Supplied material >>
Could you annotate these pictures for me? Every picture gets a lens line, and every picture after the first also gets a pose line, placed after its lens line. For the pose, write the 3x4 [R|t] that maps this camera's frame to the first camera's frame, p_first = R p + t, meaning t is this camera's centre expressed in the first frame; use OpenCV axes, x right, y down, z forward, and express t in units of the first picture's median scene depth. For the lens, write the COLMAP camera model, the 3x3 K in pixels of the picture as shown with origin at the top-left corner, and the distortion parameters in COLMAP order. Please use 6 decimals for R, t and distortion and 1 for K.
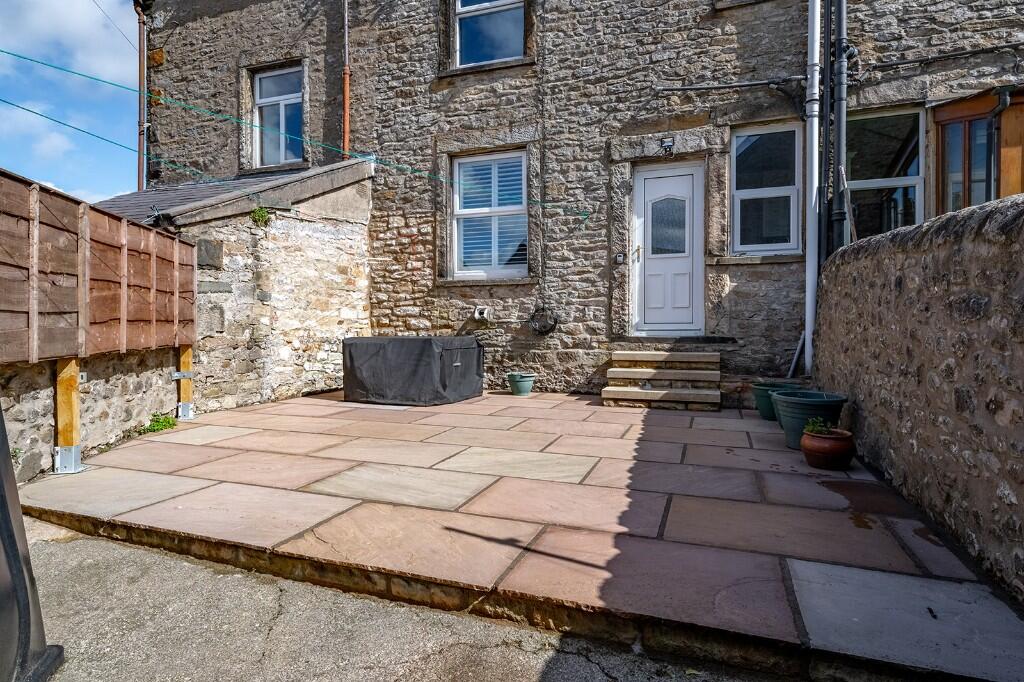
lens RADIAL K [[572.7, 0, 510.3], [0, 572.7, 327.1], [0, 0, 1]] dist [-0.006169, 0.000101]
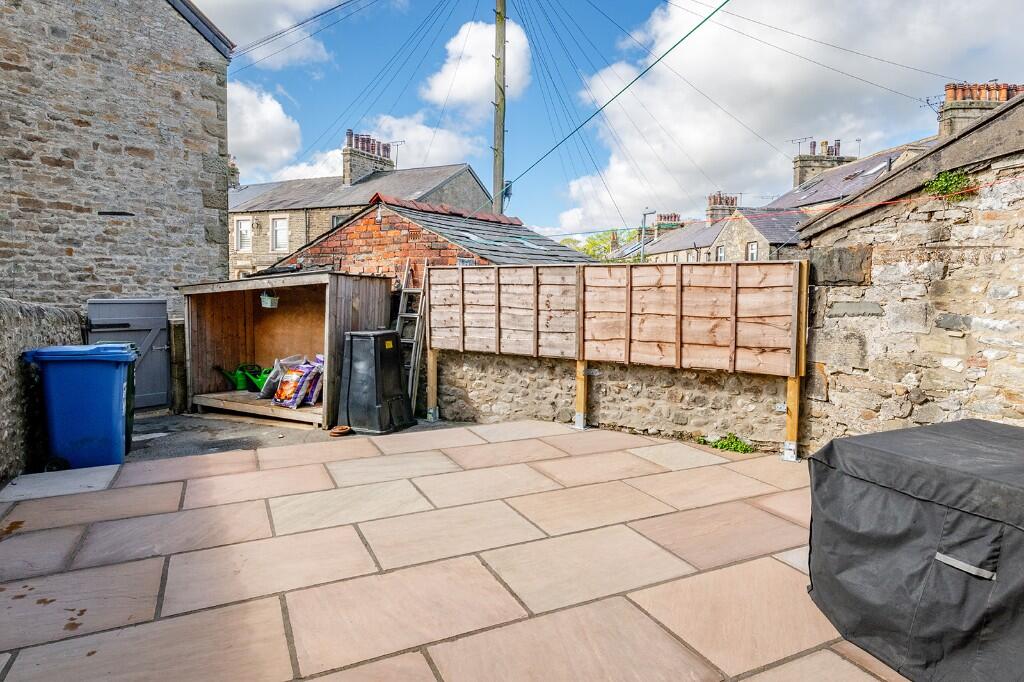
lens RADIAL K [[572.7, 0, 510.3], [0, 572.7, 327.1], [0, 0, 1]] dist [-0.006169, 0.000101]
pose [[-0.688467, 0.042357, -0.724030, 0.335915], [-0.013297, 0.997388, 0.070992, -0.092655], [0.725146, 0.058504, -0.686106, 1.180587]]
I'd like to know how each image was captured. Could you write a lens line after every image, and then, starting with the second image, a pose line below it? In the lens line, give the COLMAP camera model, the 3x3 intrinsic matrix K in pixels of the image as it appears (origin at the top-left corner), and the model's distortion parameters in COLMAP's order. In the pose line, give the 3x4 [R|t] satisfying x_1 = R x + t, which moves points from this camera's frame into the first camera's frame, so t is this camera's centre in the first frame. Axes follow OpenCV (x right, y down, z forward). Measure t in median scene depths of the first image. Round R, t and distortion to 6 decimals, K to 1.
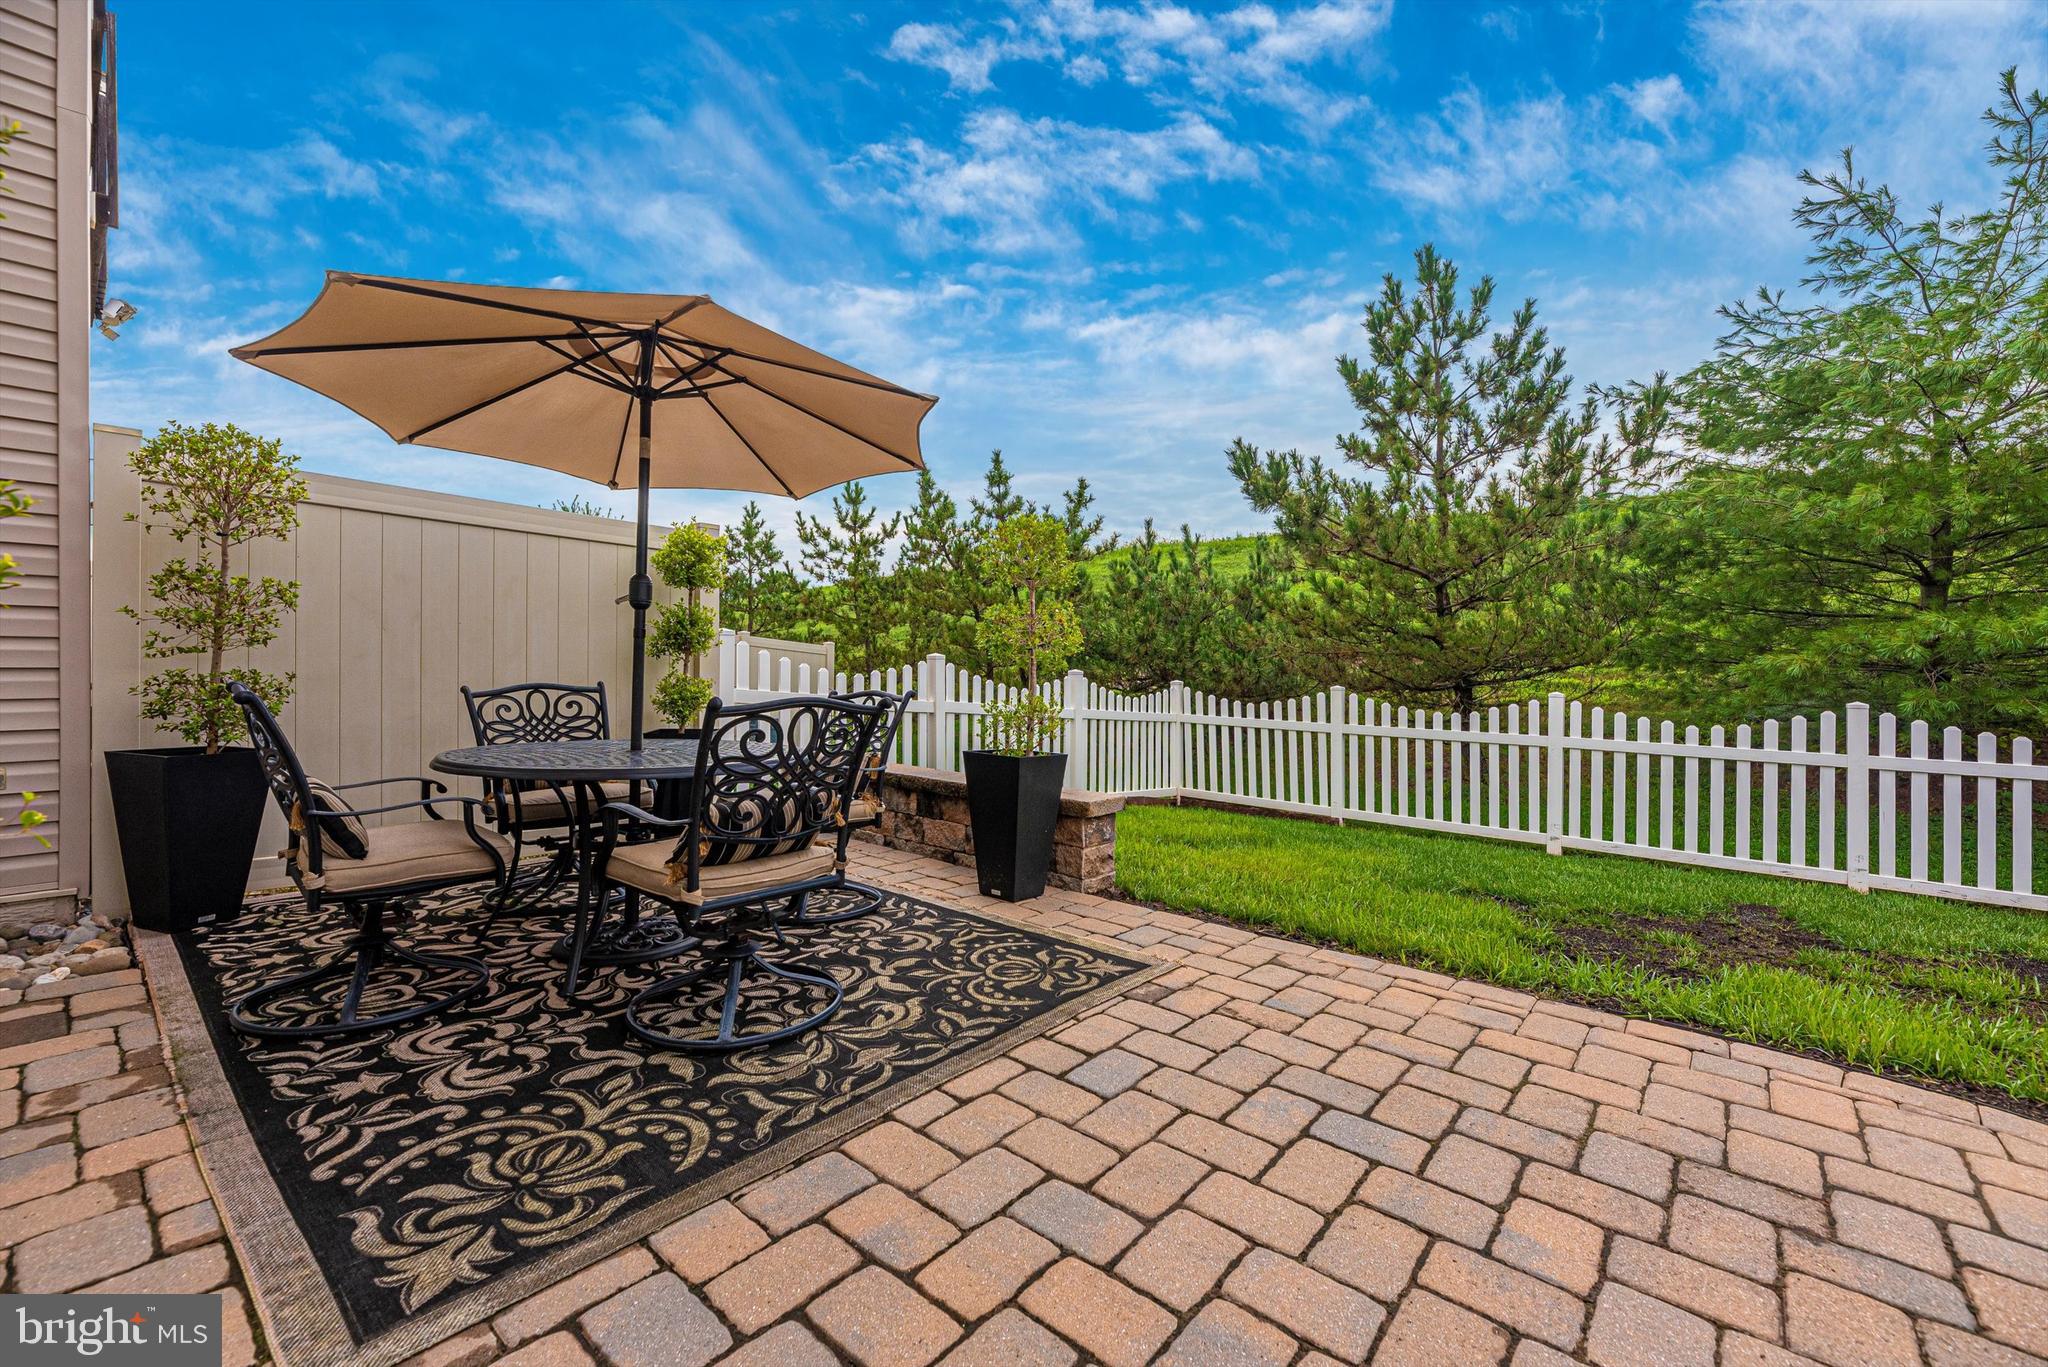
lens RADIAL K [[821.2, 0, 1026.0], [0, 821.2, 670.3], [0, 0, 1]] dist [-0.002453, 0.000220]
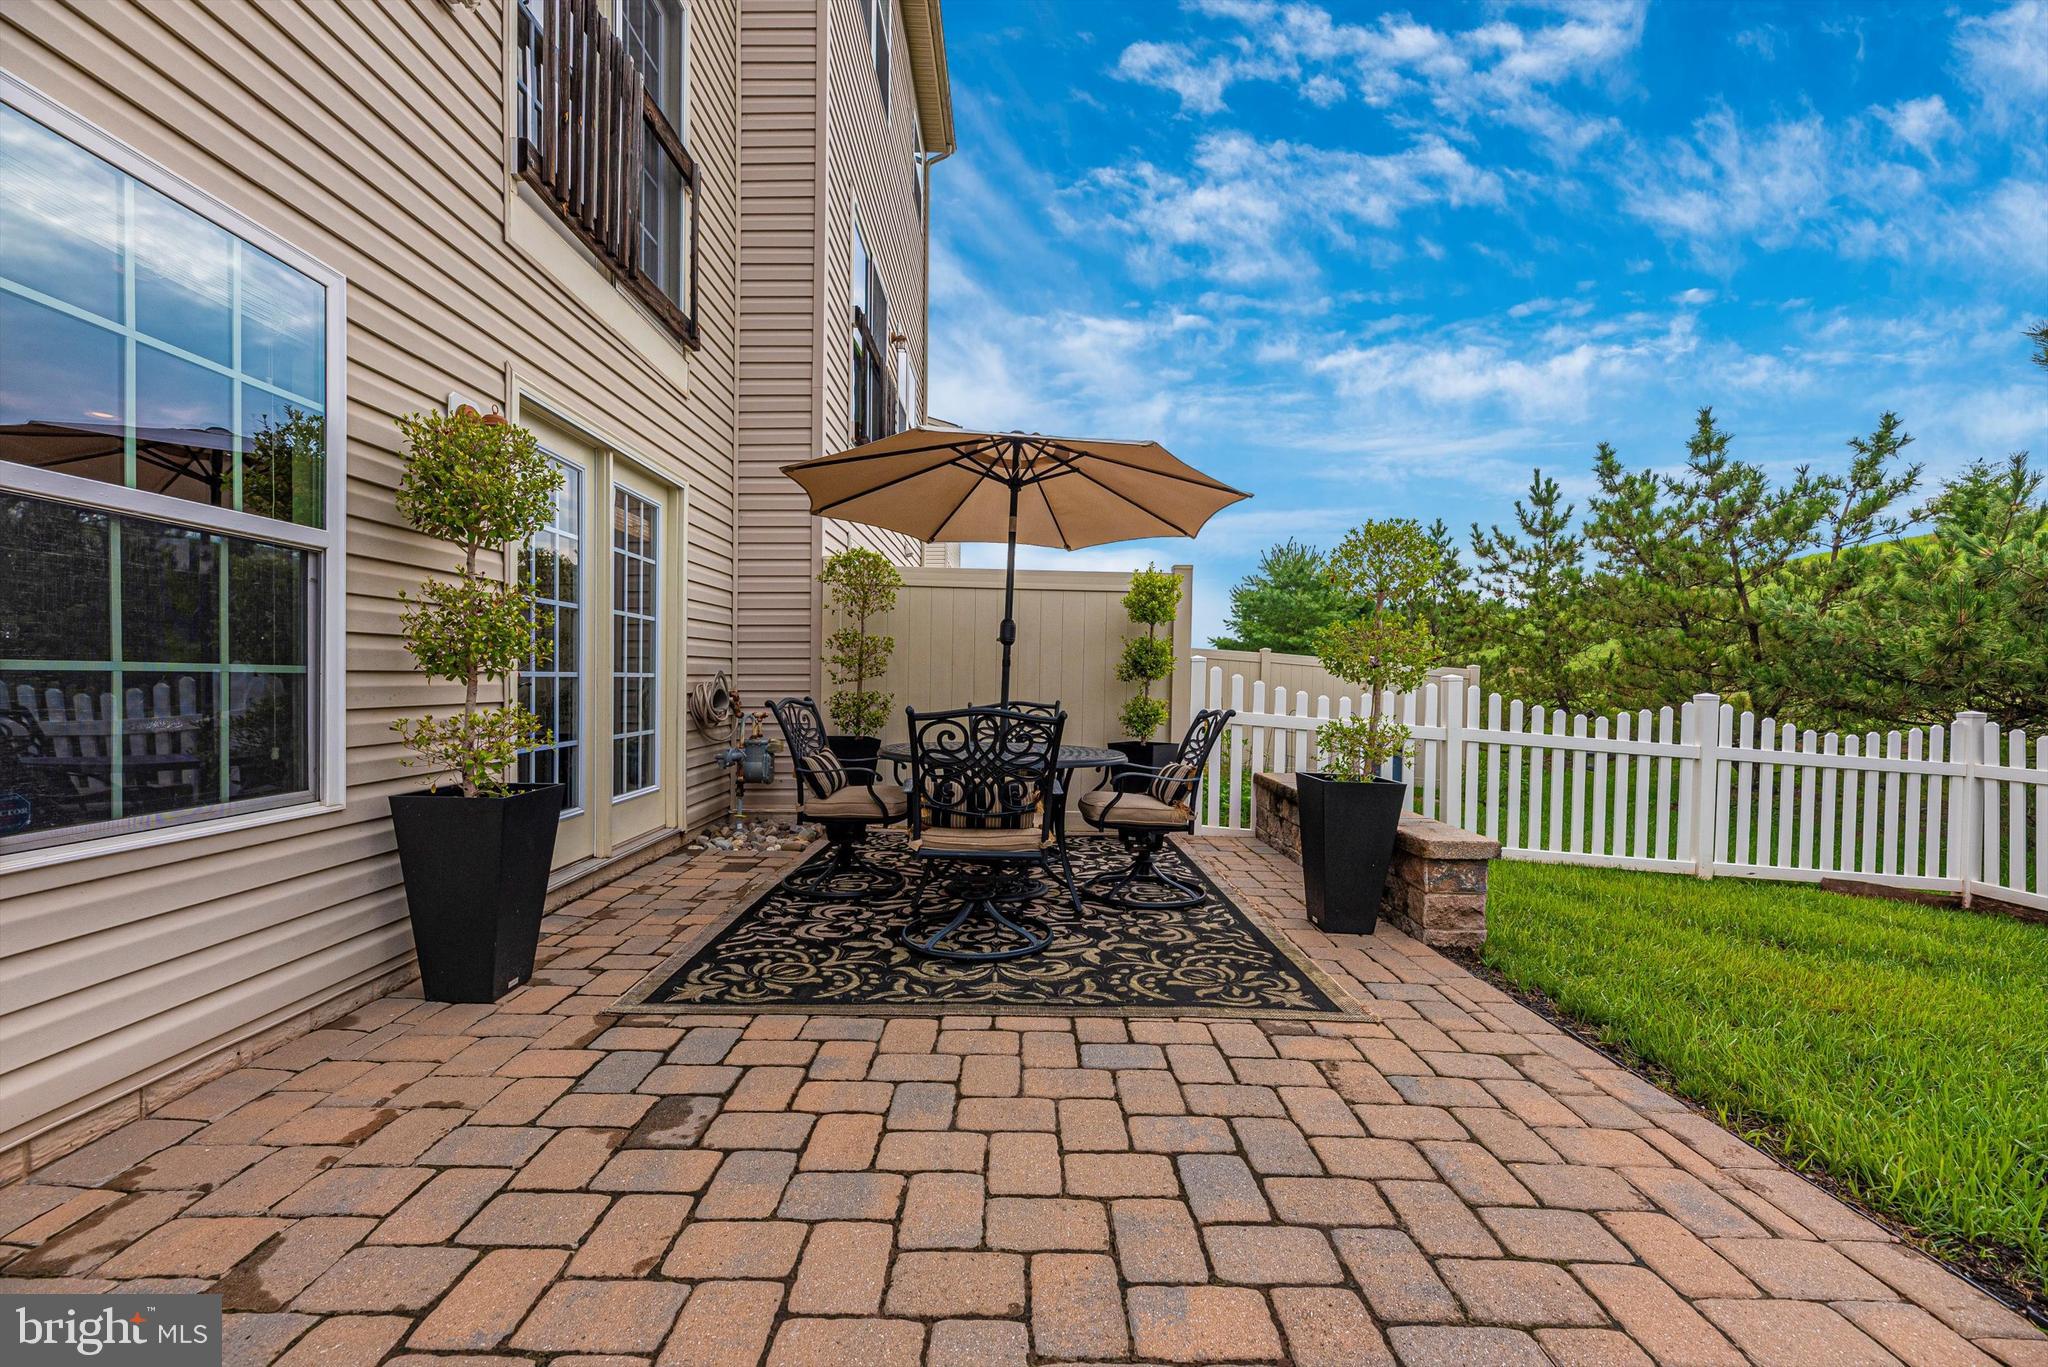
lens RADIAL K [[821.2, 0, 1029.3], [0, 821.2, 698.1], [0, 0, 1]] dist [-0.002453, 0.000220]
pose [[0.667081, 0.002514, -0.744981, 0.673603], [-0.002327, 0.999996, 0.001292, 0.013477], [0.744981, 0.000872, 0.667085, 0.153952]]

What this task involves >>
Leave out the pictures and output the rest of the records exactly.

Your solution >>
Could you annotate these pictures for me? Every picture gets a lens line, and every picture after the first also gets a pose line, placed after its lens line. For the pose, write the 3x4 [R|t] that maps this camera's frame to the first camera's frame, p_first = R p + t, meaning t is this camera's centre expressed in the first frame; use OpenCV axes, x right, y down, z forward, and express t in units of the first picture's median scene depth. For the lens, write the COLMAP camera model, the 3x3 K in pixels of the picture as shown with origin at the top-left corner, and the distortion parameters in COLMAP order. Please use 6 decimals for R, t and distortion and 1 for K.
lens RADIAL K [[572.7, 0, 510.3], [0, 572.7, 327.1], [0, 0, 1]] dist [-0.006169, 0.000101]
lens RADIAL K [[572.7, 0, 510.3], [0, 572.7, 327.1], [0, 0, 1]] dist [-0.006169, 0.000101]
pose [[-0.688467, 0.042357, -0.724030, 0.335915], [-0.013297, 0.997388, 0.070992, -0.092655], [0.725146, 0.058504, -0.686106, 1.180587]]
I'd like to know how each image was captured. Could you write a lens line after every image, and then, starting with the second image, a pose line below it? In the lens line, give the COLMAP camera model, the 3x3 intrinsic matrix K in pixels of the image as it appears (origin at the top-left corner), and the model's distortion parameters in COLMAP's order. In the pose line, give the 3x4 [R|t] satisfying x_1 = R x + t, which moves points from this camera's frame into the first camera's frame, so t is this camera's centre in the first frame. Axes follow OpenCV (x right, y down, z forward). Measure t in median scene depths of the first image. Round R, t and distortion to 6 decimals, K to 1.
lens RADIAL K [[821.2, 0, 1026.0], [0, 821.2, 670.3], [0, 0, 1]] dist [-0.002453, 0.000220]
lens RADIAL K [[821.2, 0, 1029.3], [0, 821.2, 698.1], [0, 0, 1]] dist [-0.002453, 0.000220]
pose [[0.667081, 0.002514, -0.744981, 0.673603], [-0.002327, 0.999996, 0.001292, 0.013477], [0.744981, 0.000872, 0.667085, 0.153952]]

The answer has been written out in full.